Jiang Zhuoren of Zhejiang University's public management school contributed the cautionary case. A cross-national trust study reported a macro correlation above 90% on country-level means, but significance coverage dropped to 34-37% in regression, and country-type recovery was near random. The pattern fits a grounding critique of large-scale social AI: country-level averages are not the same construct as within-country behavior, and a system that scores well on the first can still misfire on the second.

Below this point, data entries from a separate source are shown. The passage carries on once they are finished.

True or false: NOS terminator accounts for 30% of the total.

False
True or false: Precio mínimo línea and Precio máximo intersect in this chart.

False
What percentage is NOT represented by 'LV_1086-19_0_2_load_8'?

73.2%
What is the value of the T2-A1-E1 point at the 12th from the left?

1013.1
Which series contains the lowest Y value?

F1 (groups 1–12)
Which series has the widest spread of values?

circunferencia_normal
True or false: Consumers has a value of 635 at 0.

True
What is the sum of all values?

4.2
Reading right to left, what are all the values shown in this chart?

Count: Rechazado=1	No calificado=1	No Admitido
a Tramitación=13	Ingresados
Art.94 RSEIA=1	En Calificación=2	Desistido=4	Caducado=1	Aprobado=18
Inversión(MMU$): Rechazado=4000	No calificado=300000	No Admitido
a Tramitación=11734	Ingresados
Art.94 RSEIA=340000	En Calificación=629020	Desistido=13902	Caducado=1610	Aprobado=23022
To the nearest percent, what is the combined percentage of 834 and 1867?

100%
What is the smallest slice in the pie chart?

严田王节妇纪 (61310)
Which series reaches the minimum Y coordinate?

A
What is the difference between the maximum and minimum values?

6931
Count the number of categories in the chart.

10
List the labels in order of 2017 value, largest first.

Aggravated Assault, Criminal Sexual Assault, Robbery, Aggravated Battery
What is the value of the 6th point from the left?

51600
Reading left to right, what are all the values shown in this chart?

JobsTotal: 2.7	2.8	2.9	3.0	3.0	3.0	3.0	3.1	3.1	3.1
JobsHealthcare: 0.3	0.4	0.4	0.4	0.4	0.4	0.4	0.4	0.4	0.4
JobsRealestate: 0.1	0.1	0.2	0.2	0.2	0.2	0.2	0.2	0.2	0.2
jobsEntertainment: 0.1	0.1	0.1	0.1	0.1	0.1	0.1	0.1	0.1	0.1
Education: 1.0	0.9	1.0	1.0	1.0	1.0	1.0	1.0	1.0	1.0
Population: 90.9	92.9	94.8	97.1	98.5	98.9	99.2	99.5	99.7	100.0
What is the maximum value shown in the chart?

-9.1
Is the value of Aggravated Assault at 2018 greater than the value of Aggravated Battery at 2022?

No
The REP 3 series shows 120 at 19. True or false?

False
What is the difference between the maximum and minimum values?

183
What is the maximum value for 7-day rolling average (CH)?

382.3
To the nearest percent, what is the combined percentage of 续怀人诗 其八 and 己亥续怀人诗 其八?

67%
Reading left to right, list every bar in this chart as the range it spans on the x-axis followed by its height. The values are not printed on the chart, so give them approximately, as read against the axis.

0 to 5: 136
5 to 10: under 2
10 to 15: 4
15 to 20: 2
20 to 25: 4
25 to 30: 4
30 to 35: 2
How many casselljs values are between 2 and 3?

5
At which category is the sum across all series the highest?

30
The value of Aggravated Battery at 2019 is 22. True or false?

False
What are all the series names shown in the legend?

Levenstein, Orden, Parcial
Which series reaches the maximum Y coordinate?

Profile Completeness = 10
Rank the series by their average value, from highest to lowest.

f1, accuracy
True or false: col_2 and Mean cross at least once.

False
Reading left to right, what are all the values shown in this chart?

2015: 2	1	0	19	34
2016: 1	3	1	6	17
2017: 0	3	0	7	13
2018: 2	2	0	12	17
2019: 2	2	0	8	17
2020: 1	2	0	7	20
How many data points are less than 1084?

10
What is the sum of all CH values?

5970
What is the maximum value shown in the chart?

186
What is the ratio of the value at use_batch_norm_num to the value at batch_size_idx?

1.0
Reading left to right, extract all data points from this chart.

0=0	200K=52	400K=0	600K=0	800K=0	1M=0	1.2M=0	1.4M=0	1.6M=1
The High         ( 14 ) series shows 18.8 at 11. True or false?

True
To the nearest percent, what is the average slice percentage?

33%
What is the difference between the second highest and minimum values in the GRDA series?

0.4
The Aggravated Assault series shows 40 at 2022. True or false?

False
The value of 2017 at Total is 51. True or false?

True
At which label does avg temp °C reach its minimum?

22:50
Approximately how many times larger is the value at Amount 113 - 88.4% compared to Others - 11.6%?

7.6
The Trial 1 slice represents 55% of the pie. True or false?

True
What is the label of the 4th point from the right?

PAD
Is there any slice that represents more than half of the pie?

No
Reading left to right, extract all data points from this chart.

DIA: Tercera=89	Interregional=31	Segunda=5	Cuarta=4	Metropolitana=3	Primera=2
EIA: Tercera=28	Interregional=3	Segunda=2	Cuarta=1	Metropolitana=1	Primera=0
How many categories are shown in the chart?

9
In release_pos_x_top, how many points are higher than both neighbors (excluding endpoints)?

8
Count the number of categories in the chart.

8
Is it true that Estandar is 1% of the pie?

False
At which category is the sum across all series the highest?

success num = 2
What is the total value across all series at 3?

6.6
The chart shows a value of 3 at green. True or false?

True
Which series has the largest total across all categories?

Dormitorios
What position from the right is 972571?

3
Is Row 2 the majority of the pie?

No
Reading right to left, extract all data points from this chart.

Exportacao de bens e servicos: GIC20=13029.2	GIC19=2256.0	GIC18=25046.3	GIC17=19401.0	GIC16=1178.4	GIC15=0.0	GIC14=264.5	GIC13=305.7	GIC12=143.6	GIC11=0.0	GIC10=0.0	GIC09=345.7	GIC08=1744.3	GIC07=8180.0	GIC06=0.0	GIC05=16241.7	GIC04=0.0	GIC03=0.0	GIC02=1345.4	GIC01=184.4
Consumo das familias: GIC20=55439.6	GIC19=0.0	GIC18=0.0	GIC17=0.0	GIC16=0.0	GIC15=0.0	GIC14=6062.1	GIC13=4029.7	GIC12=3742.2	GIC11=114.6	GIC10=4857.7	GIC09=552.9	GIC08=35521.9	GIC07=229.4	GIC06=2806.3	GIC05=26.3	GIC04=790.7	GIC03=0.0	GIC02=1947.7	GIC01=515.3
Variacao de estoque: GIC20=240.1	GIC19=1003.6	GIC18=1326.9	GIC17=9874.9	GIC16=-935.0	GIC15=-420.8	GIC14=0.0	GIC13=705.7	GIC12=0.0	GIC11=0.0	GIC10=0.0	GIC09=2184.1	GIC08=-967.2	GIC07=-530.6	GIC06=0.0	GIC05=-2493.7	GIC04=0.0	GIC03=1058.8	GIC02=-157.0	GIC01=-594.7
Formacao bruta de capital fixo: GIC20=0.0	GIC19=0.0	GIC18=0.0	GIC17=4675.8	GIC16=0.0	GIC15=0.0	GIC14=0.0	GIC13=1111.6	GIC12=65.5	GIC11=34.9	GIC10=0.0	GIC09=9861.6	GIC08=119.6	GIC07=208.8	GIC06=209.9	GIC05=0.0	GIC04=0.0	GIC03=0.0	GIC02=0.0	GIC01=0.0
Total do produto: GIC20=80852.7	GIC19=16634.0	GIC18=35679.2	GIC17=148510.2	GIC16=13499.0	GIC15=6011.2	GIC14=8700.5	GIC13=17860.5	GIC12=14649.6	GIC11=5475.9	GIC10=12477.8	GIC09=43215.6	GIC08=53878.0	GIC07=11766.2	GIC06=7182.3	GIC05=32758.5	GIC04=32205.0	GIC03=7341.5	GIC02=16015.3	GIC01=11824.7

The blue book and the forum also pushed the governance thread. Ma Lipeng of Qingpu Fudan argued for treating AI meta-cognition as a design requirement. Yang Min of Fudan CS named self-replication as a red line. Gao Qiqi of Fudan IR made the institutional case against 文科无用论 (the uselessness of the humanities). The combined position: a high-capability system that cannot explain its decisions, intervene in its own loop, or refuse a self-replication order is not a controllable system, regardless of its benchmark score.
Luo Xiaozhou of SIAT and Senris Biotech offered process evidence: a Shenzhen synthetic-biology mega-facility, funded above 2 billion RMB (about $280M at mid-2026 reference rates), runs as an AI-driven automated wet-lab, with squalene output already in Merck's supply chain and squalane in cosmetics supply chains. Meger Zhang Yan, in the same WAIC track, described the broader shift as one from process-delivery to outcome-delivery as the unit of payment and allocation. The exhibit is not philosophy as window dressing.
The skepticism still applies. Apex Search's 34 papers and the blue book's STRIDES checkpoints are both new artifacts, and a single conference week is not a track record. A useful test for the next six months: does the 2026 蓝皮书's distinction between agent-type and assistive-type AI embedding show up in a published evaluation that catches the Jiang-style 34-37% regression gap, or does it stay as a vocabulary upgrade. If grounding becomes a peer-review gate, the philosophers have done real work. If it becomes a slide-deck noun, the borrowing is aesthetic.